REQUIRED ACTIONS
(a) Say whether each statement below agrees with the statistics page. Answer yes or no, and quote the exact words from the page that decide it.
(i) The number of students in a class is given as an example of a population defined specifically.
(ii) The average height of the sampled students is called an example of a population parameter.
(iii) In the school example, a random sample of 100 students is taken from a school with 1000 students.
(b) Answer these questions using the statistics page:
(i) Taxpayers in which city appear among the vaguely defined populations?
(ii) What is a statistic used to estimate?
(iii) What is calculated from the samples so that inferences can be made about the population?
(c) Pick up the statistics page where it ends and write what comes next.

DOCUMENT
• • •

Students can download 12th Business Maths Chapter 8 Sampling Techniques and Statistical Inference Ex 8.1 Questions and Answers, Samacheer Kalvi 12th Business Maths Book Solutions Guide Pdf helps you to revise the complete Tamilnadu State Board New Syllabus and score more marks in your examinations.

## Tamilnadu Samacheer Kalvi 12th Business Maths Solutions Chapter 8 Sampling Techniques and Statistical Inference Ex 8.1

Question 1.
What is the population?
Solution:
A population is a set of similar items or events which is of interest for some question or experiment. A population can be specific or vague. Examples of population defined vaguely include the number of newborn babies in Tamil Nadu, a total number of tech startups in India, the average height of all exam candidates, mean weight of taxpayers in Chennai etc. Examples of population defined specifically include a number of fans produced in a particular factory, the number of students in a class, the number of boys and girls in a tuition centre etc.

Question 2.
What is the sample?
Solution:
A sample is a set of data collected from a statistical population by a defined procedure. The elements of a sample are called sample size or sample points. Samples are collected and statistics are calculated from the samples, so that one can make inferences from the sample to the population.

Question 3.
What is statistic?
Solution:
A statistic is used to estimate the value of a population parameter. For instance, we selected a random sample of 100 students from a school with 1000 students. The average height of the sampled students would be an example of a statistic. Examples, sample variance, sample quartiles, sample percentiles, sample moments etc.

• • •

DATA SUPPLIED
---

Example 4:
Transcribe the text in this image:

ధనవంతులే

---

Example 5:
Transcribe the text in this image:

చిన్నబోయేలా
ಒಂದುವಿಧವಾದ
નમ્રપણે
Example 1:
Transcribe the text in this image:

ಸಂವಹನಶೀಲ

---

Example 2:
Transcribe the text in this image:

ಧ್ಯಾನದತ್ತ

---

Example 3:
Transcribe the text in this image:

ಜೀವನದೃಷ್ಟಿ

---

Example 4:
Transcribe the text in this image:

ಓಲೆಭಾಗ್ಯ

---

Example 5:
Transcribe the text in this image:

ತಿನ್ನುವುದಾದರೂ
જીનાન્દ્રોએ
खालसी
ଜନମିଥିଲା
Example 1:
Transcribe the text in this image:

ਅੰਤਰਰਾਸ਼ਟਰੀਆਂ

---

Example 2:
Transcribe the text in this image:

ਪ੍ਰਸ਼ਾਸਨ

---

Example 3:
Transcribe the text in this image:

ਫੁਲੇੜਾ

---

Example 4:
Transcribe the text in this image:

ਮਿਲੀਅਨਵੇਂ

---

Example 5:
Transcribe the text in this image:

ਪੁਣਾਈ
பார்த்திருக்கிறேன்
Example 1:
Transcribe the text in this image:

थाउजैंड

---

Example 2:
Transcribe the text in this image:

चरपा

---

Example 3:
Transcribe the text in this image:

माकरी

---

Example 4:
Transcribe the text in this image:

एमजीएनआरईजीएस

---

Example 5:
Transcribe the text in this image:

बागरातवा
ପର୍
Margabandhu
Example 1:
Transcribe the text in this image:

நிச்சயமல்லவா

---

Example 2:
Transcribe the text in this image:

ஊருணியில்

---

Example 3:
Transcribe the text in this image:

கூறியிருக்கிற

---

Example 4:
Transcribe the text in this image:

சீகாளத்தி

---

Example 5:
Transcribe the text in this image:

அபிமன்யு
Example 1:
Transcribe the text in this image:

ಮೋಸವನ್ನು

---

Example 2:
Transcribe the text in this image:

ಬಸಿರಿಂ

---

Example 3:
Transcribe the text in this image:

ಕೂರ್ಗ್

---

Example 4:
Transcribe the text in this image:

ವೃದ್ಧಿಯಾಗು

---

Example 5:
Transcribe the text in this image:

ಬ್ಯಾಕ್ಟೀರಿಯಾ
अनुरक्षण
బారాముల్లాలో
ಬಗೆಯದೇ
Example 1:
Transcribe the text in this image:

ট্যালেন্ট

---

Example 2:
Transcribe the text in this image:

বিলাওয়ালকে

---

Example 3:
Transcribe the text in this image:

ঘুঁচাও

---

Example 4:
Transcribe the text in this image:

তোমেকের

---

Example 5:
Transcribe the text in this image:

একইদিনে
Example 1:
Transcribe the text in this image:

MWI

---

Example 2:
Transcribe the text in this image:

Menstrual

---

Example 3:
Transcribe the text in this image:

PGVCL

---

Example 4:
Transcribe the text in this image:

• • •

FINAL RESULTS
(a)
(i) Yes: "Examples of population defined specifically include a number of fans produced in a particular factory, the number of students in a class"
(ii) No: "The average height of the sampled students would be an example of a statistic."
(iii) Yes: "we selected a random sample of 100 students from a school with 1000 students."

(b)
(i) Chennai
(ii) The value of a population parameter
(iii) Statistics

(c)
Question 4.
Define parameter.
Solution:
A parameter is any numerical quantity that characterizes a given population or some aspect of it. This means the parameter tells us something about the whole population. For example, the population mean µ, variance σ2, population proportion P, population correlation ρ.

Question 5.
What is the sampling distribution of a statistic?
Solution:
Sampling distribution of a statistic is the probability distribution of a given random sample based statistic. It may be considered as the distribution of the statistic for all possible samples from the same population of a given sample size.
Example, the sampling distribution of the mean for n = 2 is given below:

Question 6.
What is the standard error?
Solution:
The standard error (S.E) of a statistic is the standard deviation of its sampling distribution. If the parameter or the statistic is the mean, it is called the standard error of the mean (SEM). The standard error provides a rough estimate of the interval in which the population parameters is likely to fall.

Question 7.
Explain in detail about simple random sampling with a suitable example.
Solution:
(i) Simple random sampling:
In this technique, the samples are selected in such a way that each and every unit in the population has an equal and independent chance of being selected as a sample. Simple random sampling may be done, with or without replacement of the samples selected. In a simple random sampling with replacement, there is a possibility of selecting the same sample any number of times. So, simple random sampling without replacement is followed.
Thus in simple random sampling from a population of N units, the probability of drawing any unit at the first draw is $$\frac{1}{N}$$, the probability of drawing any unit in the second draw from among the available (N – 1) units is $$\frac{1}{(N-1)}$$, and so on. Several methods have been adopted for random selection of the samples from the population. Of those, the following two methods are generally used and which are described below.

1. Lottery method
This is the most popular and simplest method when the population is finite. In this method, all the items of the population are numbered on separate slips of paper of the same size, shape and colour. They are folded and placed in a container and shuffled thoroughly. Then the required numbers of slips are selected for the desired sample size. The selection of items thus depends on chance.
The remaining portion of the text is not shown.